Data extracted from a collection:
┄┄┄┄┄┄┄┄┄┄┄┄┄┄┄┄┄┄┄┄

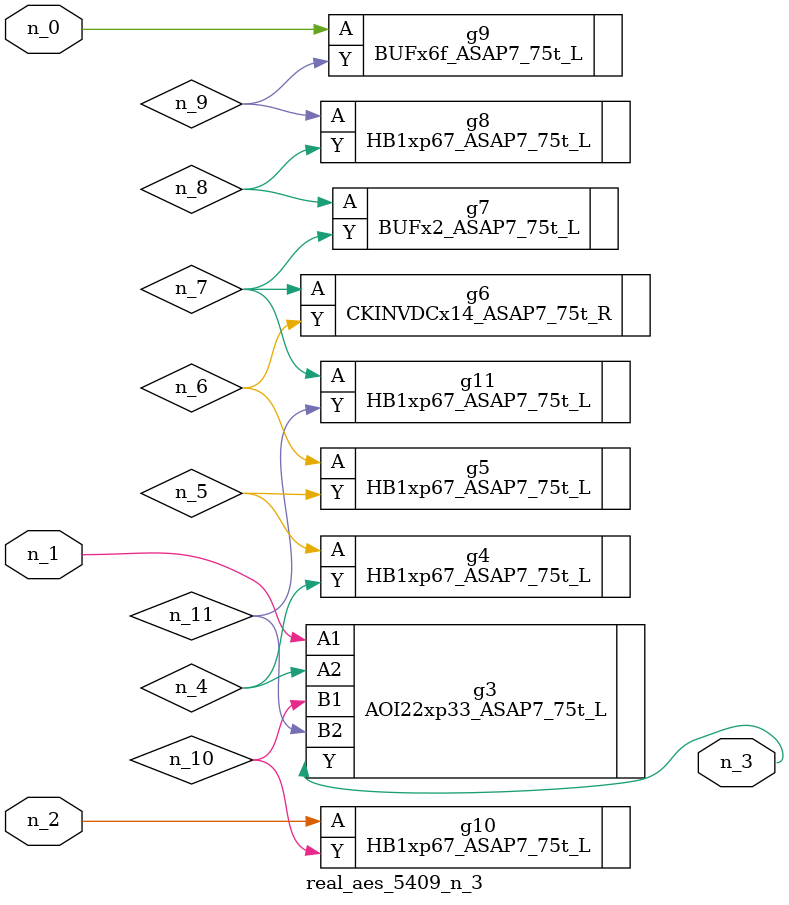
<source format=v>
module real_aes_5409_n_3 (n_0, n_2, n_1, n_3);
input n_0;
input n_2;
input n_1;
output n_3;
wire n_4;
wire n_5;
wire n_7;
wire n_8;
wire n_6;
wire n_9;
wire n_10;
wire n_11;
BUFx6f_ASAP7_75t_L g9 ( .A(n_0), .Y(n_9) );
AOI22xp33_ASAP7_75t_L g3 ( .A1(n_1), .A2(n_4), .B1(n_10), .B2(n_11), .Y(n_3) );
HB1xp67_ASAP7_75t_L g10 ( .A(n_2), .Y(n_10) );
HB1xp67_ASAP7_75t_L g4 ( .A(n_5), .Y(n_4) );
HB1xp67_ASAP7_75t_L g5 ( .A(n_6), .Y(n_5) );
CKINVDCx14_ASAP7_75t_R g6 ( .A(n_7), .Y(n_6) );
HB1xp67_ASAP7_75t_L g11 ( .A(n_7), .Y(n_11) );
BUFx2_ASAP7_75t_L g7 ( .A(n_8), .Y(n_7) );
HB1xp67_ASAP7_75t_L g8 ( .A(n_9), .Y(n_8) );
endmodule
</source>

┄┄┄┄┄┄┄┄┄┄┄┄┄┄┄┄┄┄┄┄

Please quote exactly the lines from the one containing "output n_3;" through the last line of the records above, both included, and nothing else.

ANSWER BOX:
output n_3;
wire n_4;
wire n_5;
wire n_7;
wire n_8;
wire n_6;
wire n_9;
wire n_10;
wire n_11;
BUFx6f_ASAP7_75t_L g9 ( .A(n_0), .Y(n_9) );
AOI22xp33_ASAP7_75t_L g3 ( .A1(n_1), .A2(n_4), .B1(n_10), .B2(n_11), .Y(n_3) );
HB1xp67_ASAP7_75t_L g10 ( .A(n_2), .Y(n_10) );
HB1xp67_ASAP7_75t_L g4 ( .A(n_5), .Y(n_4) );
HB1xp67_ASAP7_75t_L g5 ( .A(n_6), .Y(n_5) );
CKINVDCx14_ASAP7_75t_R g6 ( .A(n_7), .Y(n_6) );
HB1xp67_ASAP7_75t_L g11 ( .A(n_7), .Y(n_11) );
BUFx2_ASAP7_75t_L g7 ( .A(n_8), .Y(n_7) );
HB1xp67_ASAP7_75t_L g8 ( .A(n_9), .Y(n_8) );
endmodule
</source>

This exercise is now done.